HARİCEN YAPILAN TAŞINMAZ SATIŞ SÖZLEŞMELERİNİN GEÇERLİLİĞİ

Günlük hayatta çokça gerçekleşen taşınmaz mülkiyetinin devri, 4721 sayılı Türk Medeni Kanunu ("TMK") m. 704’e göre "taşınmaz" kabul edilen malvarlığı değerlerinin, tapu sicil müdürlüğünde yapılacak bir işlem ile mevcut malikinden başkasının mülkiyetine geçirilmesi işlemidir. Bu devir işleminin öncesinde tarafların çeşitli sebeplerden dolayı bir taşınmaz satış sözleşmesi yapma ihtiyacı doğmaktadır. Bu bültende haricen yapılan taşınmaz satış sözleşmelerinin geçerliliği incelenecektir.

 

HARİCEN YAPILAN TAŞINMAZ SATIŞ SÖZLEŞMELERİNİN GEÇERLİLİĞİ

-HUKUK BÜLTENİ-

                                               BÜLTEN TARİHİ: 25.01.2021

1. GİRİŞ

Günlük hayatta çokça gerçekleşen taşınmaz mülkiyetinin devri, 4721 sayılı Türk Medeni Kanunu (“TMK”) m. 704’e göre “taşınmaz” kabul edilen malvarlığı değerlerinin, tapu sicil müdürlüğünde yapılacak bir işlem ile mevcut malikinden başkasının mülkiyetine geçirilmesi işlemidir. Bu devir işleminin öncesinde tarafların çeşitli sebeplerden dolayı bir taşınmaz satış sözleşmesi yapma ihtiyacı doğmaktadır.

Bu bültende haricen yapılan taşınmaz satış sözleşmelerinin geçerliliği incelenecektir.

2. TAŞINMAZ MÜLKİYETİNİN KAZANILMASINDA TESCİL ŞARTI

Taşınmaz mülkiyetinin devri amacıyla, haricen sözleşme yapılsa ve taşınmaz teslimi gerçekleşmiş olsa bile bu durumda yalnızca taşınmazın zilyetliğinin devri söz konusu olacaktır. Nitekim taşınmaz mülkiyetinin devri için tescil şarttır. Bu husus TMK m. 705’te şu şekilde düzenlenmiştir: “Taşınmaz mülkiyetinin kazanılması, tescille olur.  Miras, mahkeme kararı, cebrî icra, işgal, kamulaştırma hâlleri ile kanunda öngörülen diğer hâllerde, mülkiyet tescilden önce kazanılır. Ancak, bu hâllerde malikin tasarruf işlemleri yapabilmesi, mülkiyetin tapu kütüğüne tescil edilmiş olmasına bağlıdır.”

> [Yapılacaklar]:
A: Bültende “Taşınmaz mülkiyetinin devri amacıyla” diye başlayan paragrafı, ana bilgilerini koruyarak kısa bir madde listesine dönüştürün.
B: Taşınmaz satış sözleşmeleri üzerine olan bülteni, son cümlesinden sonra sürdürün.

> [Sağlanan Malzeme]:
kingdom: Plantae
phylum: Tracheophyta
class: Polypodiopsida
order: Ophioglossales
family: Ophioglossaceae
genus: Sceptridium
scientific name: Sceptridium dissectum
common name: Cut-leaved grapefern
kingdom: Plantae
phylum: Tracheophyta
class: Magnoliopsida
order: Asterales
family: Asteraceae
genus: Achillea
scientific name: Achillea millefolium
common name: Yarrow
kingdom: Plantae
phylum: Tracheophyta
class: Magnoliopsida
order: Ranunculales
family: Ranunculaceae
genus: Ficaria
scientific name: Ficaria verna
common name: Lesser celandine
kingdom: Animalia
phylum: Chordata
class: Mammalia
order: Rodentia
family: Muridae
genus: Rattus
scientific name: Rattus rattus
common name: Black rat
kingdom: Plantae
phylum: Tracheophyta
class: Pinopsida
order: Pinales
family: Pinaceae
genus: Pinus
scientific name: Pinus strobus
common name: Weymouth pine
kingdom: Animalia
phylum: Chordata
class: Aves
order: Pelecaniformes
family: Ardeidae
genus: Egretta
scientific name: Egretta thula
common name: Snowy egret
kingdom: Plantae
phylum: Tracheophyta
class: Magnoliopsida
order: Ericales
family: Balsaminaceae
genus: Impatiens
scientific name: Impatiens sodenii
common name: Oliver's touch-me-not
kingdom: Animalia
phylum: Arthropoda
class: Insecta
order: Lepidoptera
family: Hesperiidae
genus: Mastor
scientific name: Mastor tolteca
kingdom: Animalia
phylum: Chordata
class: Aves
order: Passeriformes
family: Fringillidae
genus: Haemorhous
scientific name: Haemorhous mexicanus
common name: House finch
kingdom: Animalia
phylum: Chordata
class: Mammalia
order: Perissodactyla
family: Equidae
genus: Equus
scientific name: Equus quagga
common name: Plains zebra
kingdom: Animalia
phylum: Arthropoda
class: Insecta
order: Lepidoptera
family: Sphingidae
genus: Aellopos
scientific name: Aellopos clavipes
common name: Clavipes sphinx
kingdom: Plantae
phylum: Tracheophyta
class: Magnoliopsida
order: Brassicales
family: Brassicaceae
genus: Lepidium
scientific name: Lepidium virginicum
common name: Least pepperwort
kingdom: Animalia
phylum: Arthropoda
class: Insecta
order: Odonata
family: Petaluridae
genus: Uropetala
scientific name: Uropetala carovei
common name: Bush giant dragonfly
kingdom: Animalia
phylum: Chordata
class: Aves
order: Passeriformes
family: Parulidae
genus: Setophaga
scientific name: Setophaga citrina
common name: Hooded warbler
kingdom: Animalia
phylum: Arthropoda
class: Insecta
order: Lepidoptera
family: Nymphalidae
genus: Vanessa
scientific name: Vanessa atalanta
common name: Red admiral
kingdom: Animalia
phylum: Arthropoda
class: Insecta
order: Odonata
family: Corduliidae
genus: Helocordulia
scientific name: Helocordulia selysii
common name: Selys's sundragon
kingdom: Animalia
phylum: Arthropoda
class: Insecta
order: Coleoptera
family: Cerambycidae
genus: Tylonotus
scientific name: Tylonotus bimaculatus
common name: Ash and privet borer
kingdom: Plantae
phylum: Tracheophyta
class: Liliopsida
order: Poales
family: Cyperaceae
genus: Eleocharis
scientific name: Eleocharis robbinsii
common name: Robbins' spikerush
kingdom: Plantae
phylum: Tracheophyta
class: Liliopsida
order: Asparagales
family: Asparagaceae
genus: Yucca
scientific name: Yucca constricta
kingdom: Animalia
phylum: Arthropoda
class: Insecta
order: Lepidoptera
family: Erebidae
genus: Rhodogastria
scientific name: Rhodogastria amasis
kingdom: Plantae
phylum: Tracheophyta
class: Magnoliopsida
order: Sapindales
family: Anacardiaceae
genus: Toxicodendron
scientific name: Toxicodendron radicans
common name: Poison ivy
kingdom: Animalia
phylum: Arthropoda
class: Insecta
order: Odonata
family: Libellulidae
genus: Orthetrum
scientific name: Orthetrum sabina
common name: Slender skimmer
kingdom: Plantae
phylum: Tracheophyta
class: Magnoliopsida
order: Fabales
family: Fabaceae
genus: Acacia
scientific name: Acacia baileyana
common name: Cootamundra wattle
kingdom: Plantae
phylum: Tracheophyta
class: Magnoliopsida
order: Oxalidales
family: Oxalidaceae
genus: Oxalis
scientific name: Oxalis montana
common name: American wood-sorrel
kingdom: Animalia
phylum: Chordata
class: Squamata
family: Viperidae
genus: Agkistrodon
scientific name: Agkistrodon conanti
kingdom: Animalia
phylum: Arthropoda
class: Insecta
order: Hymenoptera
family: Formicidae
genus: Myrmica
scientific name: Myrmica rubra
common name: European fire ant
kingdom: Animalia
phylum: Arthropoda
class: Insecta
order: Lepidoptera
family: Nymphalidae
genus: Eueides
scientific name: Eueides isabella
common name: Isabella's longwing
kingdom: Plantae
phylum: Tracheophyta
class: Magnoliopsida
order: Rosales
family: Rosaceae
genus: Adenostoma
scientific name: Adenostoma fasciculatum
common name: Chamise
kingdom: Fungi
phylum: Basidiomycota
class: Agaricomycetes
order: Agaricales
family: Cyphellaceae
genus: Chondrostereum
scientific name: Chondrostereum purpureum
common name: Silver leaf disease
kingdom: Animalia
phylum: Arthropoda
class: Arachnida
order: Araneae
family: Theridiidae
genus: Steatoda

> [Alıştırma Cevapları]:
A:
- Haricen sözleşme yapılıp taşınmaz teslim edilse bile yalnızca zilyetlik devredilir.
- Taşınmaz mülkiyetinin devri için tescil şarttır (TMK m. 705).
- Taşınmaz mülkiyeti tescille kazanılır.
- Miras, mahkeme kararı, cebrî icra, işgal, kamulaştırma ve kanunda öngörülen diğer hâllerde mülkiyet tescilden önce kazanılır.
- Bu hâllerde malikin tasarruf işlemi yapabilmesi için mülkiyetin tapu kütüğüne tescil edilmiş olması gerekir.

B:
3. TAŞINMAZ MÜLKİYETİNİN KAZANIM SEBEPLERİ

Kazanım sebebi, mülkiyet hakkının devredilmesinin hukuki sebebini oluşturan, tescilin dayanağı olan, mülkiyetin devri konusunda taraflar arasında borç ve kişisel ilişki doğuran bir taahhüt işlemidir[1].

Anılan taahhüt işlemi bir ölüme bağlı tasarruf olabilir veya sağlar arasındaki bir hukuki işlem de olabilir. Sağlar arasındaki işlemler, çoğunlukla satış, bağışlama ve bazen de vekalet gibi mülkiyetin nakli taahhüdünü doğuran bir sözleşme mahiyetinde olur[2].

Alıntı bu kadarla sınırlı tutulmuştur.